2. You can wear almost nothing so long as you have opaque tights
Dresses split up the thighs, skirts around your ears - admittedly this works a bit like the ostrich putting it's head in the sand. The sand is the opaque tights, and once you're immersed in them, you are protected, beyond reproach, living in your own reality. You lose all perspective, basically.
3. Cashmere attracts moths
True or what? Tell me you haven't been thinking it? Back in the days when scratchy Shetland wool was the norm, or at a pinch angora, where were all the moths? Now that you can pick up a little cashmere toplet in Zara for the price of a pair of espadrilles ... mothageddon. Any minute now scientists will discover cashmere is actively luring moths into our homes.
4. It's impossible to connect to someone with perfect white teeth
You think you're doing it, then bam! - the thunderflash smile - and it's gone. Celebrities like Cheryl Tweedy dazzle.
5. Champagne makes you happy
Last week research established that alcohol doesn't make you happy, only brings out the noisier version of you. But come on. Who are they kidding? Just the sight of champagne makes me feel joyful. And once you actually swallow the lovely, toasty bubbles, it makes you more amusing in about three minutes flat. Long established fact. If it weren't true, they'd have been swigging kale juice at the Middleton wedding. And anyone who saw the sneaky heading for their honeymoon pictures know that can't be true. Pippa didn't go from bride-to-be beautiful to screaming hangover hair on kale juice alone.

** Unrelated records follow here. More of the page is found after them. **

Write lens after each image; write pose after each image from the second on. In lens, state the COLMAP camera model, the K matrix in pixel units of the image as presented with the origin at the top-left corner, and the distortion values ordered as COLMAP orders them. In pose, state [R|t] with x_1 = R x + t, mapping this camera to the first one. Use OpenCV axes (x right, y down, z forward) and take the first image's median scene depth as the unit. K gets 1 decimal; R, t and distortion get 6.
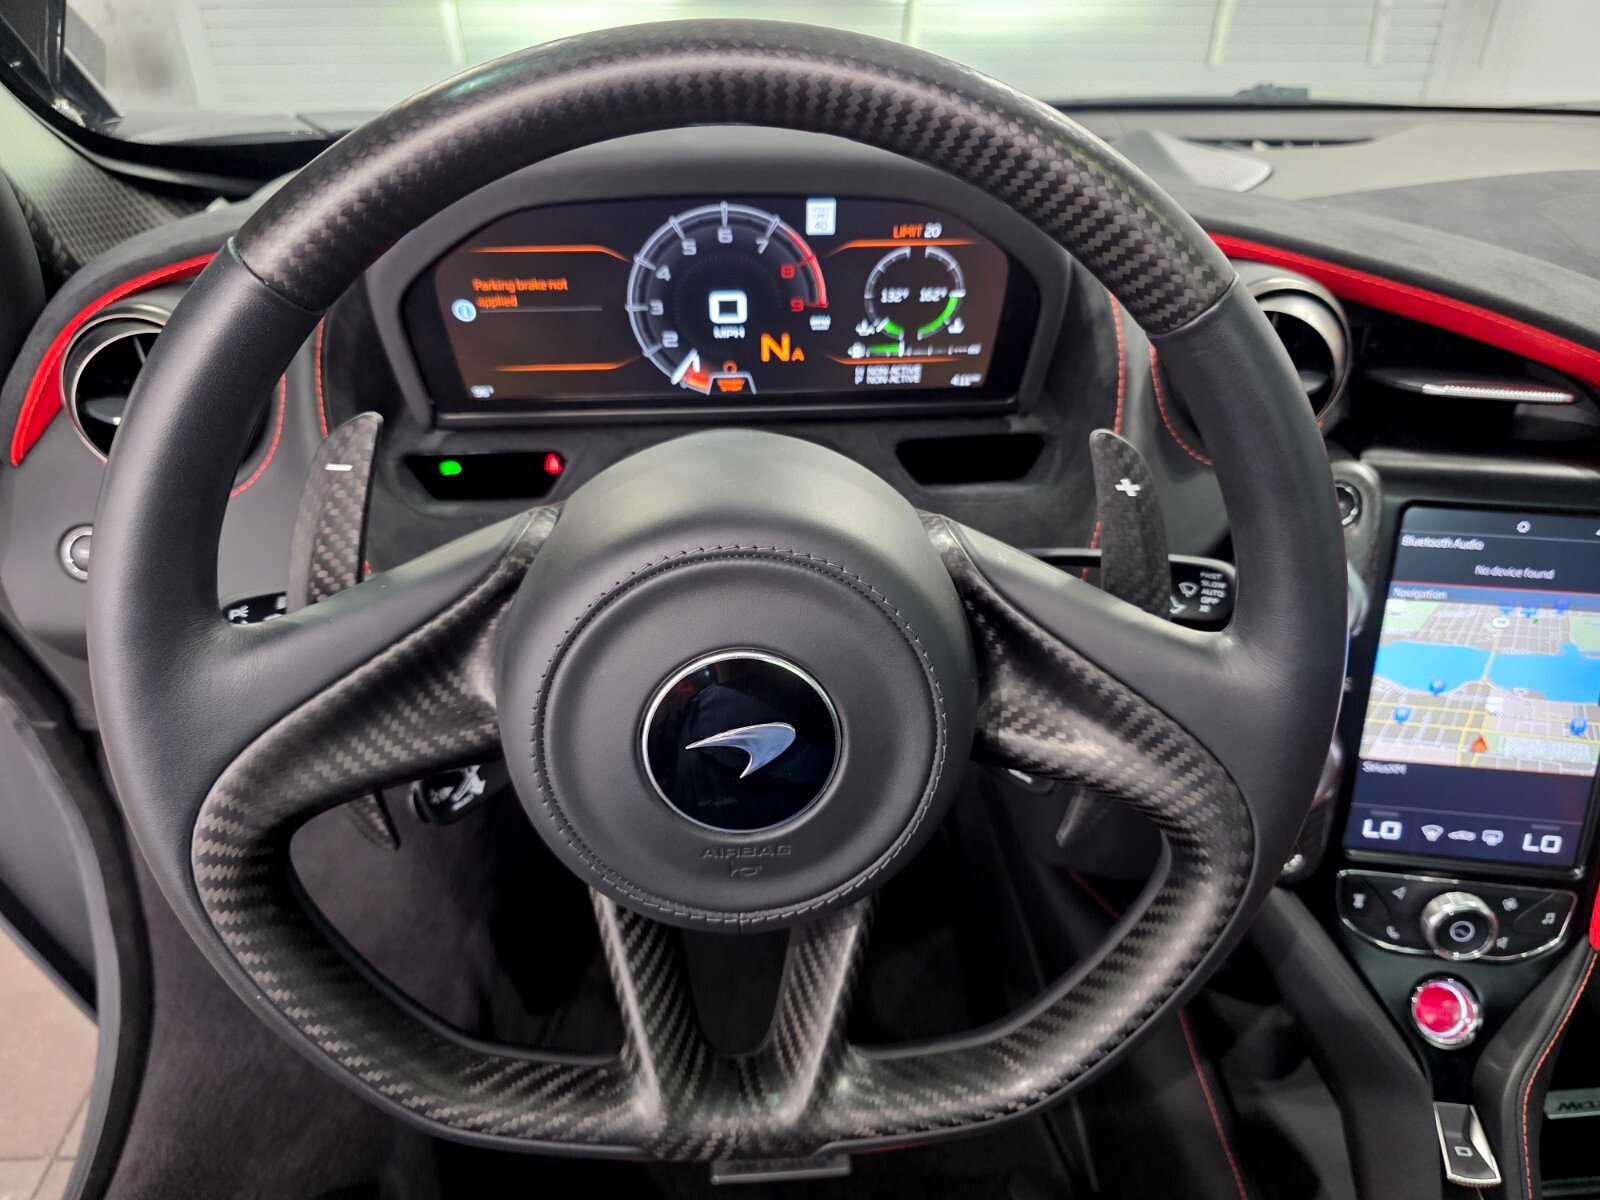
lens RADIAL K [[1121.5, 0, 803.0], [0, 1121.5, 613.2], [0, 0, 1]] dist [0.019864, -0.033348]
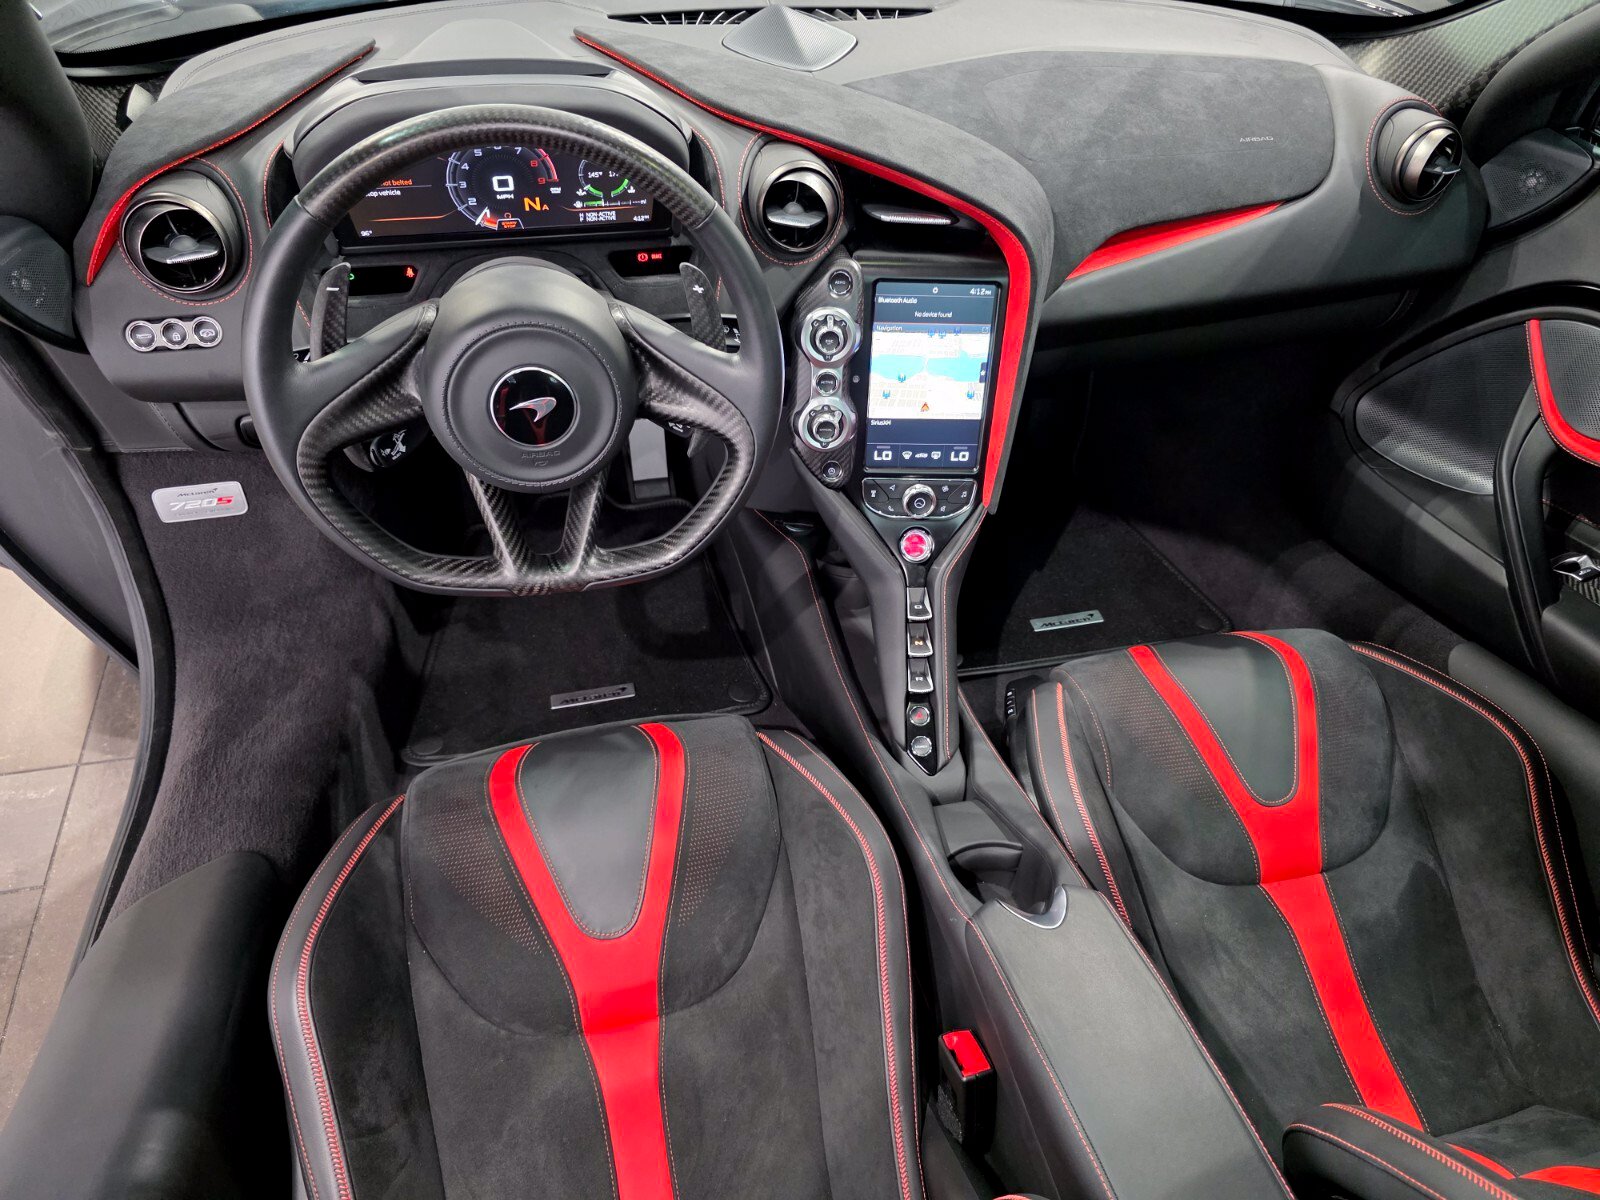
lens RADIAL K [[1112.9, 0, 816.0], [0, 1112.9, 618.1], [0, 0, 1]] dist [0.046025, -0.068756]
pose [[0.983152, -0.085720, 0.161447, 0.077100], [0.046672, 0.971668, 0.231695, 0.017035], [-0.176734, -0.220256, 0.959298, -0.974524]]
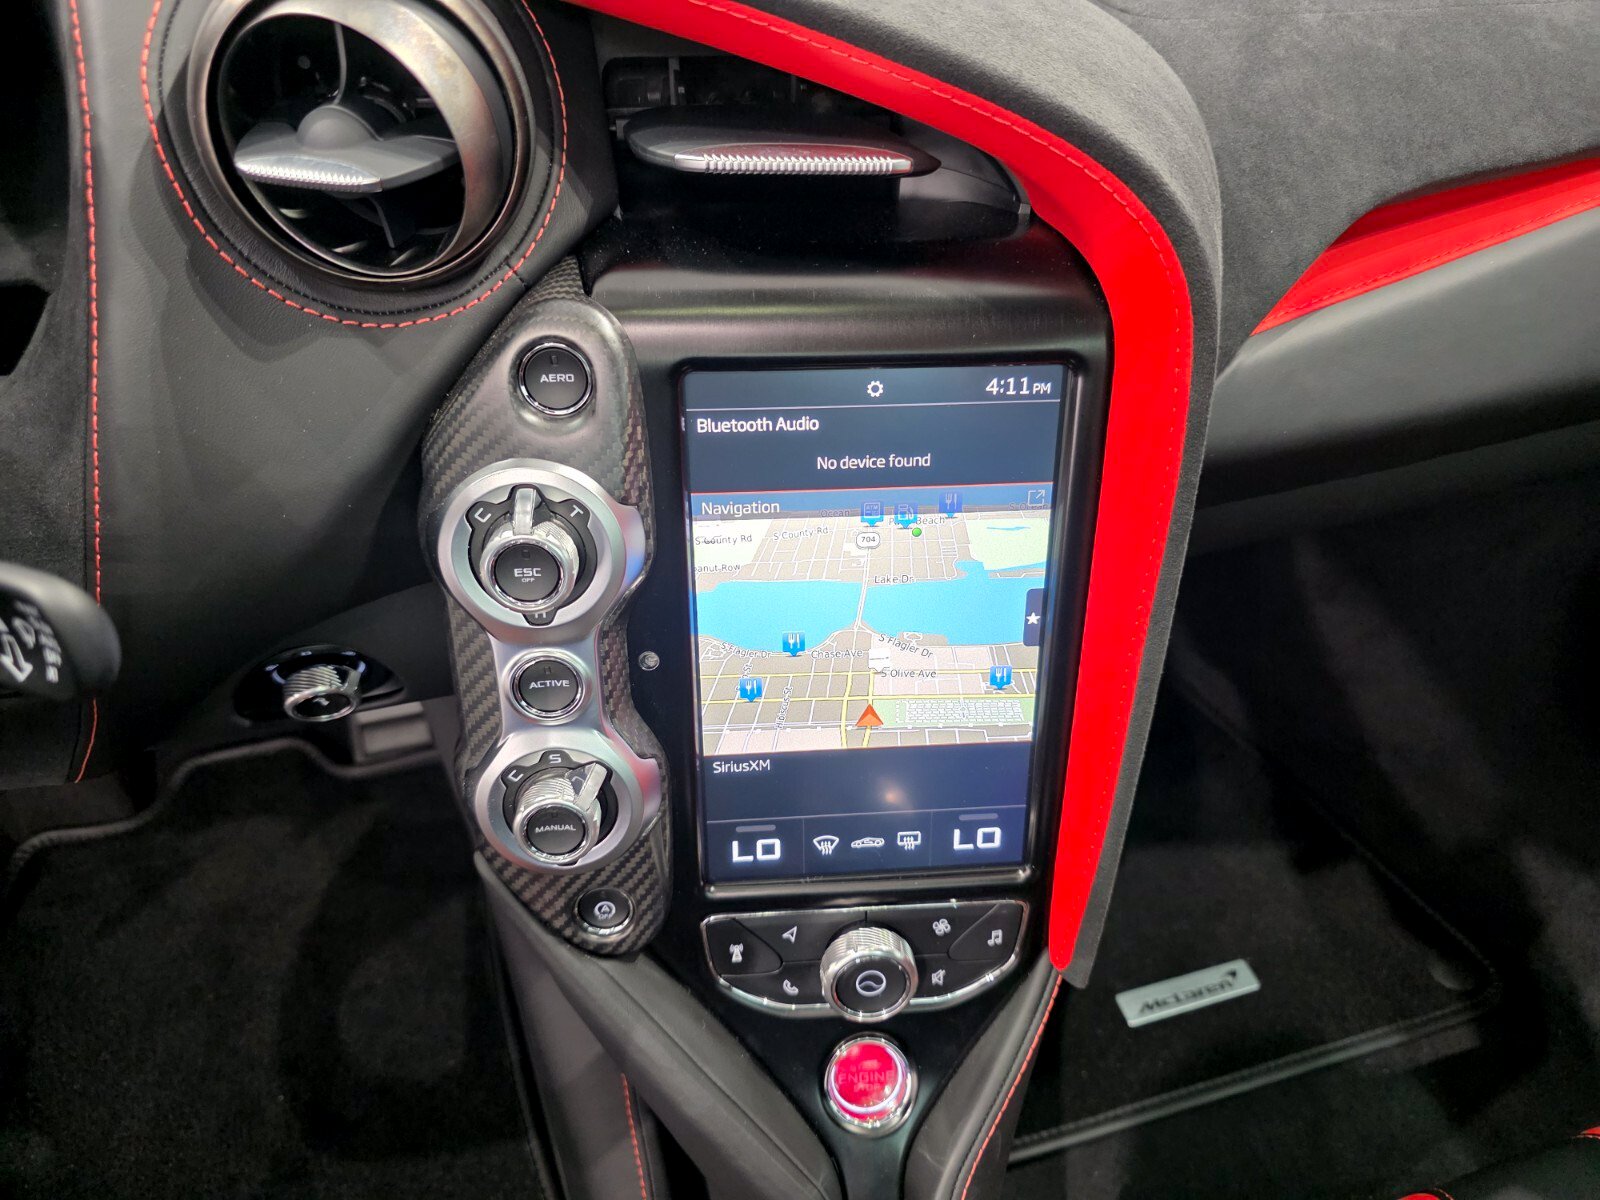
lens RADIAL K [[1084.6, 0, 828.4], [0, 1084.6, 560.3], [0, 0, 1]] dist [0.056733, -0.068298]
pose [[0.974305, -0.117474, 0.192173, 0.503000], [0.090381, 0.985419, 0.144156, -0.074747], [-0.206305, -0.123083, 0.970716, 0.425835]]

6. Reading on a Kindle doesn't stick
Likewise reading on a beach. You won't remember a word.
7. All clothes you buy on holiday make you look good
Even the cheesecloth ones on the hangers in the market. Crocheted maxi waistcoats, Thai fisherman's trousers - so long as you're on holiday, it works.
8. Too much yoga impacts your sense of humour
You start to find more things, especially those to do with your own wellbeing, deadly serious.
9. Kilts have special powers
A man in a kilt always feels more manly, and a manly man is at his most attractive in a kilt. Which is a shame, because you don't see it much.
10. clean rain and greasy rain
No telling why, or when, but if you get caught in the greasy sort you need to have a bath rather than just the usual drip dry.
11. Cars are intimacy incubators
Sharing a long car journey with someone is one remove from sharing a bed. You'd be safer letting your husband go on Strictly than letting him get a regular lift with the woman from work. That's what I believe anyway.